> **Reading passage**:
———

Do I need to point out that YEC specifically try to advance scientific ideas that will show dating isn’t reliable? Yes, his time scale is wrong or dating is wrong. Again, there were only 4 Y-chromosome studies that provided a de novo mutation rate. Two were low coverage. Karmin et.al was high coverage. They decided their first result was wrong because the mutation rate did not match other published studies. They applied additional filters. Jeanson pointed out their final result shows evidence of being incorrect. Almost all evolutionary studies use circular assumptions to date humanity, so of course they will all agree.

I specifically was referring to your “teleporting” comment, because of course Jeanson was not claiming that. You are misunderstanding, but again, it’s very hard for you to criticize the book accurately without reading it. This post is getting long but perhaps I’ll go back and offer the “substantive criticism” where I can. Your posts are rather lengthy, so responding is time-consuming.

Humans aren’t animals. Selective advantage can also be cultural. Perhaps their culture valued having more children. Just like in our modern context, we often see the newest migrants having more children.

Why couldn’t the group’s selective advantage be limited to Western Europe?

1 Like

I was just trying to be coy. Hopefully that was obvious. I was just annoyed with your questions because I do not have the knowledge to assess Jeanson’s tree building - and you know that, but I do otherwise understand the topic fairly well now. And even if I didn’t understand it, I can answer all of your questions from the earlier post asking about mutations and Noah’s sons and the tree, etc because the answers are in the book.

———

> **Data section**:
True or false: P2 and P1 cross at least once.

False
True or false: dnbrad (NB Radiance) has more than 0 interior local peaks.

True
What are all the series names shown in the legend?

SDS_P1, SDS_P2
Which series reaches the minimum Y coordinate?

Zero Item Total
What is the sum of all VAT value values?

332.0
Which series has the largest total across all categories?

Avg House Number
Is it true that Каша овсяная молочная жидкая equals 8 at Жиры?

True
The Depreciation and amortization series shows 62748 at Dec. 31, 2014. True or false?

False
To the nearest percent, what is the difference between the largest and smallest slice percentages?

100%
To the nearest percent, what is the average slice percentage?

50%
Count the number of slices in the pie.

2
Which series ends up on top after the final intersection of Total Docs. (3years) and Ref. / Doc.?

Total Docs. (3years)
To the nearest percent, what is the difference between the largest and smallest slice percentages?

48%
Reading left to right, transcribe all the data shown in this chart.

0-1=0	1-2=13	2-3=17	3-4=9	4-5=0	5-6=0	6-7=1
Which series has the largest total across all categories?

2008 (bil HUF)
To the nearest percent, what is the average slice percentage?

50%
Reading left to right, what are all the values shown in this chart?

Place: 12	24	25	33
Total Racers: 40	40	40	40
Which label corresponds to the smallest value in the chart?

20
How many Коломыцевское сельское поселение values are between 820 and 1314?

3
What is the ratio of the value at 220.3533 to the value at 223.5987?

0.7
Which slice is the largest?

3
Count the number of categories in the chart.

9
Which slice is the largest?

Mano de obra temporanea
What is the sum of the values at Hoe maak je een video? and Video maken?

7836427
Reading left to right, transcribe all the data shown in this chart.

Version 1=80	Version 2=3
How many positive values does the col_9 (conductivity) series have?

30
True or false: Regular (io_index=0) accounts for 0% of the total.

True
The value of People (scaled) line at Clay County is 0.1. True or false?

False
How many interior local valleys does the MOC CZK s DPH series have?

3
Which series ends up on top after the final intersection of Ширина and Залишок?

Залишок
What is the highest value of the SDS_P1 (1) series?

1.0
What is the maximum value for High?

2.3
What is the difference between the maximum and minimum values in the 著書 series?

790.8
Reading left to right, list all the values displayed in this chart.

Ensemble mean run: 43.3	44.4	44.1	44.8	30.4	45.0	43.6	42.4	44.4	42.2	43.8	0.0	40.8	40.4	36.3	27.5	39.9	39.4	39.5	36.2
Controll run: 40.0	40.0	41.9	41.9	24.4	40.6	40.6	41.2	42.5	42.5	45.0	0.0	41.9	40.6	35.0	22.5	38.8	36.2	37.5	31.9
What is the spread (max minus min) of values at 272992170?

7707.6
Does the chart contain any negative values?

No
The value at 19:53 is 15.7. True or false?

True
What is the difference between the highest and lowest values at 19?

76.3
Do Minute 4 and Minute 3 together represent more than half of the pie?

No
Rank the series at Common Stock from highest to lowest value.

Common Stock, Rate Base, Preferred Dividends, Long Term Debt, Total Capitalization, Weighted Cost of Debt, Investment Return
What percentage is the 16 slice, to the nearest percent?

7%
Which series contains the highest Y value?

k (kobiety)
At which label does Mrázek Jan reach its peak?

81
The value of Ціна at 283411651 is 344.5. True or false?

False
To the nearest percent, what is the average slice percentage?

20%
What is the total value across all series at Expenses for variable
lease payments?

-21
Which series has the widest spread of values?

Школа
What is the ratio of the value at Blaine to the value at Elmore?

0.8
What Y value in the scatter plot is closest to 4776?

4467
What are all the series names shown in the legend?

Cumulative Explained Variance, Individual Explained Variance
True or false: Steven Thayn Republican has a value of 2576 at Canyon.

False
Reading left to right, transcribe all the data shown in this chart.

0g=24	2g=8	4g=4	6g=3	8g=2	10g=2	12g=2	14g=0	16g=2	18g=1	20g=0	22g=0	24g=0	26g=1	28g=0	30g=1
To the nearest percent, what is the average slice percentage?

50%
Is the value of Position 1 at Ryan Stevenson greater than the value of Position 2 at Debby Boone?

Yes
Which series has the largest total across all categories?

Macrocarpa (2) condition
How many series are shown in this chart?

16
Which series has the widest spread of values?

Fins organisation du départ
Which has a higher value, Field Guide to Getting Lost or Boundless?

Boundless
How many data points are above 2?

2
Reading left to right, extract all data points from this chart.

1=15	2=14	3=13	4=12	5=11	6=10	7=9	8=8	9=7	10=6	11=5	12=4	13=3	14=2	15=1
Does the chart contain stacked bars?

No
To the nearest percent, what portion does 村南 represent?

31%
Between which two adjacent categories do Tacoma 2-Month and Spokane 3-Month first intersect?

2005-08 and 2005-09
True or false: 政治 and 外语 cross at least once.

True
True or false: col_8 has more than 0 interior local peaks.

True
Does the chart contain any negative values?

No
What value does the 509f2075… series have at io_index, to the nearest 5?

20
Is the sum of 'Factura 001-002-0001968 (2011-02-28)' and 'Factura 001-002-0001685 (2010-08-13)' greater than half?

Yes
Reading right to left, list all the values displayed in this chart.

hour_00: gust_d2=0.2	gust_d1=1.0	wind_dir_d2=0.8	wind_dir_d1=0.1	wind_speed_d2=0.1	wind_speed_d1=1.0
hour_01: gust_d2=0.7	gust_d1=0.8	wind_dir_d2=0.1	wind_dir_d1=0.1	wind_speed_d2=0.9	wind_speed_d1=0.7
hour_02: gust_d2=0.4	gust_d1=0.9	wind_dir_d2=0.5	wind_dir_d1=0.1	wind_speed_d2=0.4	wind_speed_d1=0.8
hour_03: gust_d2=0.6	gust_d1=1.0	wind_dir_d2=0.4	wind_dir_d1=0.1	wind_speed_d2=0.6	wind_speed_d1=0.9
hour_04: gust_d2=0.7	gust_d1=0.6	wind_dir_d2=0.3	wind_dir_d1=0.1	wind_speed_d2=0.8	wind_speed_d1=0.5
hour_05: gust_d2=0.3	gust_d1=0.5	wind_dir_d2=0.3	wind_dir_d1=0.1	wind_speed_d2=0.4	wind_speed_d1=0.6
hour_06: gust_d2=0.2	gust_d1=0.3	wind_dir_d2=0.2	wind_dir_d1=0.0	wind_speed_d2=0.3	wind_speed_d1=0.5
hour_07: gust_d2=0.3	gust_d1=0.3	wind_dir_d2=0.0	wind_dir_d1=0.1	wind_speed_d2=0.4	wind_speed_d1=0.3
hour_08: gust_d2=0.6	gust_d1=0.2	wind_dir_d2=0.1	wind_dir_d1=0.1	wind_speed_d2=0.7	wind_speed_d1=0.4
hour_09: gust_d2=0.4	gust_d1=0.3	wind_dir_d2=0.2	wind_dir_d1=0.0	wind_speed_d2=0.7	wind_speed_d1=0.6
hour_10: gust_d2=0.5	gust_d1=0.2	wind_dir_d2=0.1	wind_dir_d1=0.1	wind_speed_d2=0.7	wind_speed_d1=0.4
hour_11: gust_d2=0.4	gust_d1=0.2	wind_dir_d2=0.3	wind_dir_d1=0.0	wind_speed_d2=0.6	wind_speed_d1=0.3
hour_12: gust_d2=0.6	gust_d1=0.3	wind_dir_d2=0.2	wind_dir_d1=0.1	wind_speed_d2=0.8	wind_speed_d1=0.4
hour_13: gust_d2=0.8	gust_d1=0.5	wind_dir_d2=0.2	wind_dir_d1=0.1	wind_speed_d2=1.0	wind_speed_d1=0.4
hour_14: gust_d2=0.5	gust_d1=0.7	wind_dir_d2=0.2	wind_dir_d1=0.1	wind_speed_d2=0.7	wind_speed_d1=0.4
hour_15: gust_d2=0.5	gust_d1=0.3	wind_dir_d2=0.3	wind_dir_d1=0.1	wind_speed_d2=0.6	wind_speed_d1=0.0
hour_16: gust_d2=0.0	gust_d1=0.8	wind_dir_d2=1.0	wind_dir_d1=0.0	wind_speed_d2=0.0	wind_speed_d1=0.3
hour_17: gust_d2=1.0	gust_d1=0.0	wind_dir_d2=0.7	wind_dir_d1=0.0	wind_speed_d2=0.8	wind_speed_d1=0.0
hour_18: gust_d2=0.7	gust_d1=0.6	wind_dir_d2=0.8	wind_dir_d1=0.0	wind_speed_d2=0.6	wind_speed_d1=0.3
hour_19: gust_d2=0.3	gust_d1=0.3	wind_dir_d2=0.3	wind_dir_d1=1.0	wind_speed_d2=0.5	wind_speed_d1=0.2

———

> **What you will do**:
(1) According to the forum discussion, how many Y-chromosome studies provided a de novo mutation rate?
(2) Quote the forum discussion starting at "Do I need to" and ending at "will all agree.".
(3) Continue the forum discussion from the point where it stops.
The listing above is drawn from a source separate from the forum discussion.

> **Answers for this exercise**:
(1) Only four.

(2)
Do I need to point out that YEC specifically try to advance scientific ideas that will show dating isn’t reliable? Yes, his time scale is wrong or dating is wrong. Again, there were only 4 Y-chromosome studies that provided a de novo mutation rate. Two were low coverage. Karmin et.al was high coverage. They decided their first result was wrong because the mutation rate did not match other published studies. They applied additional filters. Jeanson pointed out their final result shows evidence of being incorrect. Almost all evolutionary studies use circular assumptions to date humanity, so of course they will all agree.

(3)
And I was also being stubborn because if your aim was to assess Jeanson’s tree building for yourself, I figured if you don’t want to buy the book, then you could wait for @dsterncardinale or someone else to analyze it. And for you to assess it without at least unintentionally strawmanning it, you really need a good portion of Appendix A - there are 6 pages describing the tree building. (Supplemental figures and tables for it are available on a webpage.) I don’t want to begin quoting the entire book…

But anyway, what is your goal - to see what I know and can explain, or to analyze Jeanson’s tree building, or both? I’d like to know before I answer the questions.

See the long quote in my previous post for explanation. We were discussing populations within R1b. The page I took a picture of with Color Plate 75 shows how R1b likely migrated from about 1500 to 500 years ago. Even though my memory of European history is pretty hazy, IIRC after that nation states really are born. If you think about any history, how long after people groups stop mixing in a significant way and a new migration ends, do they become culturally and politically distinct? How soon after that do wars to settle those distinctions begin? We’re watching one now… That’s what I’m thinking as I evaluate whether this works and provides any new insight into history.

[Insert conspiracy theory about biologists forcing their data to fit “the evolutionary narrative”]

This is the go-to response by creationists, isn’t that correct @thoughtful?